Erdoğan, 27 Mayıs 2013 günü, “3. Boğaz Köprüsü” diye bilinen Yavuz Sultan Selim Köprüsü’nün temelini atarken sözü Gezi Parkı’na getirdi.

Demesine göre...

Gezi Parkı’nda, 1940’ta yıkılmış, Osmanlı’dan kalma Topçu Kışlası’nı ihya edeceklerdi. İçerisine AVM ve rezidans konduracaklardı.

Erdoğan, ağaçların kesilmemesi için parkta oturma eylemi yapan bir avuç çevreciye seslenerek, “Ne yaparsanız yapın. Orası için karar verdik, yapacağız” dedi.

Önce dozerler, polisler ve zabıtalar geldi.

Sonra yüzbinler...

AK Parti ve koalisyon ortağı olan FETÖ’nün zorba saltanatına, çalınan sorulara, özel hayata müdahaleye ve doymak bilmez inşaat düzenine biriken öfke bir ağaç vesilesiyle patlayıverdi. Türkiye, tarihinin en kitlesel, en barışçıl ve en yakışıklı eylemini yaşadı.

Bir gece yarısı Kadıköy’den yola çıkan Fenerbahçeliler, Boğaz Köprüsü’nü yürüyerek geçip Taksim’e varırken; Beşiktaş’ın Çarşı tribünü sokakta sabahlıyordu.
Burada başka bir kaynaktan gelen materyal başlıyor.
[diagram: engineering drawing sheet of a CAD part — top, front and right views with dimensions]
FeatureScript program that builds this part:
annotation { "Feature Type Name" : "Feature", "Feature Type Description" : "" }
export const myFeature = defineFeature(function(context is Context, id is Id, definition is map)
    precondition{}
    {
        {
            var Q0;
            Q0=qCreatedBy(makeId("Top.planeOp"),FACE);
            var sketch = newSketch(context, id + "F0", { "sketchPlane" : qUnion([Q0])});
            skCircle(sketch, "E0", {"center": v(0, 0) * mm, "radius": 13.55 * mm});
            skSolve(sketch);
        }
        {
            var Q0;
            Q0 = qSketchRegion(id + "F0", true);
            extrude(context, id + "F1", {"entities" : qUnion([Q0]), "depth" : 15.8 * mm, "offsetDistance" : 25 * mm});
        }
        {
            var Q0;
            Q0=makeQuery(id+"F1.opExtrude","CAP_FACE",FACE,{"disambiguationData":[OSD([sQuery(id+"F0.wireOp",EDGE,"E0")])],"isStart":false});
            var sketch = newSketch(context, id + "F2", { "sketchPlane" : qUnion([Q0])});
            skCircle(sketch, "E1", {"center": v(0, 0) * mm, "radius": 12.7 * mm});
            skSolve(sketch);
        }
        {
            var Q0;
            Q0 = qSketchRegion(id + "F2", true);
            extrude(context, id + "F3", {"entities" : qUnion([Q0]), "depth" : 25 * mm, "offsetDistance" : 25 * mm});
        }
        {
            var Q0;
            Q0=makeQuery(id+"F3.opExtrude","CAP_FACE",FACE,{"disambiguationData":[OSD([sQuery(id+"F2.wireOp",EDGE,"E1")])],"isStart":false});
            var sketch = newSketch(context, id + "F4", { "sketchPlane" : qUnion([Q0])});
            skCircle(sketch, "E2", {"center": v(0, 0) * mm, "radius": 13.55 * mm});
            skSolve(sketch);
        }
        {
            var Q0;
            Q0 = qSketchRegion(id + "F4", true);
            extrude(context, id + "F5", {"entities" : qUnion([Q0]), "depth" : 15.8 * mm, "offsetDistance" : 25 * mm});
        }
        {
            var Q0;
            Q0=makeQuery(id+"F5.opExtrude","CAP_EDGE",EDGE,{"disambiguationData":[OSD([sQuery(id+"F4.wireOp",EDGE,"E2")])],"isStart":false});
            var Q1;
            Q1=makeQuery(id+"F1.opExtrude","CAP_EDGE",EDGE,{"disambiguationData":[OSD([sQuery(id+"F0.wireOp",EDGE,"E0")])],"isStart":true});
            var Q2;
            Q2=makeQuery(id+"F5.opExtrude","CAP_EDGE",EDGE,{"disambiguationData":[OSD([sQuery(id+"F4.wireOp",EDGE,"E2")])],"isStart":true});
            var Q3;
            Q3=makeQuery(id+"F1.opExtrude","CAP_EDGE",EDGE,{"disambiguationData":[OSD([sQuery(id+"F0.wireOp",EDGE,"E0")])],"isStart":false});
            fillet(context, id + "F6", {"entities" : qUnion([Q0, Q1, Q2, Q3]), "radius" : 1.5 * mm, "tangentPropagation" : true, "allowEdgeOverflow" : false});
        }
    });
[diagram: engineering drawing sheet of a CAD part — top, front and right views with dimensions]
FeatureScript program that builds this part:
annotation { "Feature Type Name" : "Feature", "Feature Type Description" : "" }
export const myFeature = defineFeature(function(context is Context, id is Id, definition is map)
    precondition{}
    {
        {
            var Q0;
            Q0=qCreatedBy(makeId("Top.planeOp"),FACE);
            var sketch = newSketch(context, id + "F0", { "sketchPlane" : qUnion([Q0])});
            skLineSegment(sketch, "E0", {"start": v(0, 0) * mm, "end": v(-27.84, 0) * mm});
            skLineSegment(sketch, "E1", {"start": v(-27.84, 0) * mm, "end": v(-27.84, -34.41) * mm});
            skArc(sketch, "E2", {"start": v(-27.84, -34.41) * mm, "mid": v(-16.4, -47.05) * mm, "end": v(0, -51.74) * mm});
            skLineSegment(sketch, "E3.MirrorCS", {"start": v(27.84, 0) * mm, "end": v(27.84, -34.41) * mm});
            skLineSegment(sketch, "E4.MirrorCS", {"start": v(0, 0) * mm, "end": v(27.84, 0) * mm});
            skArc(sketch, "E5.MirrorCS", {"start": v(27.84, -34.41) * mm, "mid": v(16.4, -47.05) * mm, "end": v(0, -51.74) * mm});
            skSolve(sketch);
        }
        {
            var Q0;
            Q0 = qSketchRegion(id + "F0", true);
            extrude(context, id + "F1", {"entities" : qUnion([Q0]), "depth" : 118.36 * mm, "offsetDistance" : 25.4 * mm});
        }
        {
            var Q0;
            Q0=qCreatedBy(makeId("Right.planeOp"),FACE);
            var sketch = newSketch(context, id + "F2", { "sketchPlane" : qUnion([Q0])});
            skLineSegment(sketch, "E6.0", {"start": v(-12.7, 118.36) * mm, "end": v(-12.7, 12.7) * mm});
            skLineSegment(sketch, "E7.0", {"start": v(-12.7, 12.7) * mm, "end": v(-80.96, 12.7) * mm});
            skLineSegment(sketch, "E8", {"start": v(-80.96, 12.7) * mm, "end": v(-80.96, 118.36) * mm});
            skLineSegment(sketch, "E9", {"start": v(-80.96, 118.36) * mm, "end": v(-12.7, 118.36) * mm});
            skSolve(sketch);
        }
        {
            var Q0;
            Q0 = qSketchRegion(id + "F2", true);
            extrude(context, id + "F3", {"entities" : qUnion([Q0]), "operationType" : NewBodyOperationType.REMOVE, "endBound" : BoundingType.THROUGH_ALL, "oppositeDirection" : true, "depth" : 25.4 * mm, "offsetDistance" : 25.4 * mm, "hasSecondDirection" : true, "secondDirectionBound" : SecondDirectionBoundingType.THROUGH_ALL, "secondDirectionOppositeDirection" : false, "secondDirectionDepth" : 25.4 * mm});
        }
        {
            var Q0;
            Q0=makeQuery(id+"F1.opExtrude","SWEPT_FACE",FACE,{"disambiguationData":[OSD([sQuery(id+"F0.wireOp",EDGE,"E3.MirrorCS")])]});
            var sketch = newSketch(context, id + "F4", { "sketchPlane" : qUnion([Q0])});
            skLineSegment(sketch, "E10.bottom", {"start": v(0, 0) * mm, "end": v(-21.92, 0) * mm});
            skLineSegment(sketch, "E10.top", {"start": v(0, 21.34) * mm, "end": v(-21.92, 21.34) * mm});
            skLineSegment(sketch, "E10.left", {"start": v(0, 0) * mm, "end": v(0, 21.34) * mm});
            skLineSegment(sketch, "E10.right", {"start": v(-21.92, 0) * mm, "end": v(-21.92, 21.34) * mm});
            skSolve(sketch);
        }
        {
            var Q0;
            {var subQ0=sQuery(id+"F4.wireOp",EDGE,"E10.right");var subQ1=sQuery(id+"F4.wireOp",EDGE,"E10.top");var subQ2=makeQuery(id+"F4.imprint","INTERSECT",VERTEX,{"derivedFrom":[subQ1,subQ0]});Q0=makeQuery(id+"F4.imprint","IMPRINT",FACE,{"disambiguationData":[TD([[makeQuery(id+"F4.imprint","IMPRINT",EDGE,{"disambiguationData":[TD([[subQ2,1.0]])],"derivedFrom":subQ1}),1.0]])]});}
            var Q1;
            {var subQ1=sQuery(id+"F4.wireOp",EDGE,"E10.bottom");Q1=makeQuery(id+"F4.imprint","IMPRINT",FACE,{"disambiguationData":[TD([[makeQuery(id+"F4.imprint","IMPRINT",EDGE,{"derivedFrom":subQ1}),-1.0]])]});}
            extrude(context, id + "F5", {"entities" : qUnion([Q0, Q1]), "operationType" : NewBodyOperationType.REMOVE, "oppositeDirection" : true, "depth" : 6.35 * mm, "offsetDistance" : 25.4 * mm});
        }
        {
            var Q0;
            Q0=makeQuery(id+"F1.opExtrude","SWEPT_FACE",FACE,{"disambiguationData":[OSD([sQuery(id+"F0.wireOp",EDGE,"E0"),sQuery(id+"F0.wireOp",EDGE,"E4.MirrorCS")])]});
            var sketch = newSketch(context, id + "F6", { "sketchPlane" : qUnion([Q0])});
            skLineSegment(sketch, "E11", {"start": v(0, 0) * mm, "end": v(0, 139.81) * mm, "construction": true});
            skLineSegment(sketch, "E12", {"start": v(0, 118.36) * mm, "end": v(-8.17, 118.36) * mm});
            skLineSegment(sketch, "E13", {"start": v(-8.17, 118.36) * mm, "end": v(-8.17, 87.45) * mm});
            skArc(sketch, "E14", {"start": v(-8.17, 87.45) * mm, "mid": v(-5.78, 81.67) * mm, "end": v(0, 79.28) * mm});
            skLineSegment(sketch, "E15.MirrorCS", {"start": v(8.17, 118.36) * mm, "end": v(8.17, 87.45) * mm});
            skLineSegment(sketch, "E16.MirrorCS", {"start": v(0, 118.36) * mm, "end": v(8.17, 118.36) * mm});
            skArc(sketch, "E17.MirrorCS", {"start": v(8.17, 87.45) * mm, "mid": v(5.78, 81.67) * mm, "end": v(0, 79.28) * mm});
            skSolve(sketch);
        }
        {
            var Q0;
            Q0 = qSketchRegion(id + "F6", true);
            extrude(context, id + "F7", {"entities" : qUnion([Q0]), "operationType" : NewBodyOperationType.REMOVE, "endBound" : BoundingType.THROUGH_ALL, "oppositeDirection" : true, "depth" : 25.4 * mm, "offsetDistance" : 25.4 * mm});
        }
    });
1 Haziran’ı 2’ye bağlayan gece Dolmabahçe’de bir kepçeyi ele geçirdiler. Çarşı’nın kepçesi Başbakanlık Ofisi’ne kadar siyah-beyaz bayraklarla ilerledi.

Darbeden yargılanan tek taraftar grubu


Tribün liderleri Cem Yakışkan ve Numan Bülent Ergenç’in de aralarında olduğu Çarşı üyesi 35 kişiye Gezi Parkı eyleminden yaklaşık bir yıl sonra hükümeti ortadan kaldırmaya teşebbüs, terör örgütü kurma ve yönetme başta olmak üzere yedi suçtan dava açıldı. İddiaya göre “otorite zaafı oluştuğu görünümü yaratmak için Başbakanlık Ofisi’ni işgale kalkışmışlardı.”

Kanıt?

Telefon görüşmeleriydi.

Çoğunlukla gece yarısı ve fena halde sarhoşken sarf edilmiş sözler, muhtıra bildirisi sayıldı.

Kimisi “Yemişim AVM’sini, Gezi Parkı’nı da ağacını da” diye konuşmuştu.

Kimisi “Çarşı geldi, ihtilal başladı” diye sevinmişti.

İçlerinden biri, arkadaşının telefondaki hükümeti düşürme ricasını kırmamış, “Tamam, hükümeti düşüreceğiz, merak etme, arkamda olduğunu biliyorum. Dostum sağ ol, bugün dinleniyorum akşama kadar. Akşam devam” demişti.

Al sana, kapı gibi itiraf!

Daha ne olsun?

İstanbul 13. Ağır Ceza Mahkemesi’nde açılan Çarşı Davası, 2015’te bütün sanıkların beraatıyla sonuçlandı. Henüz yargı bu denli siyasallaşmamıştı. Kürsüde hala bir darbenin ancak subaylar tarafından yapılabileceğini bilen yargıçlar vardı.

Karardan alıntılıyorum:

“Aralarında takım taraftarlığından ve sosyal paylaşımlardan kaynaklı dostluk ilişkisi dışında hiyerarşik yapı, görev dağılımı, silah ve gizlilik esasları bulunmadığı; Gezi protestolarını düzenleyen yapıda olmadıkları, anayasal bir hak olan ve ifade özgürlüğü içinde kalan anlamda protestolara katıldıkları...”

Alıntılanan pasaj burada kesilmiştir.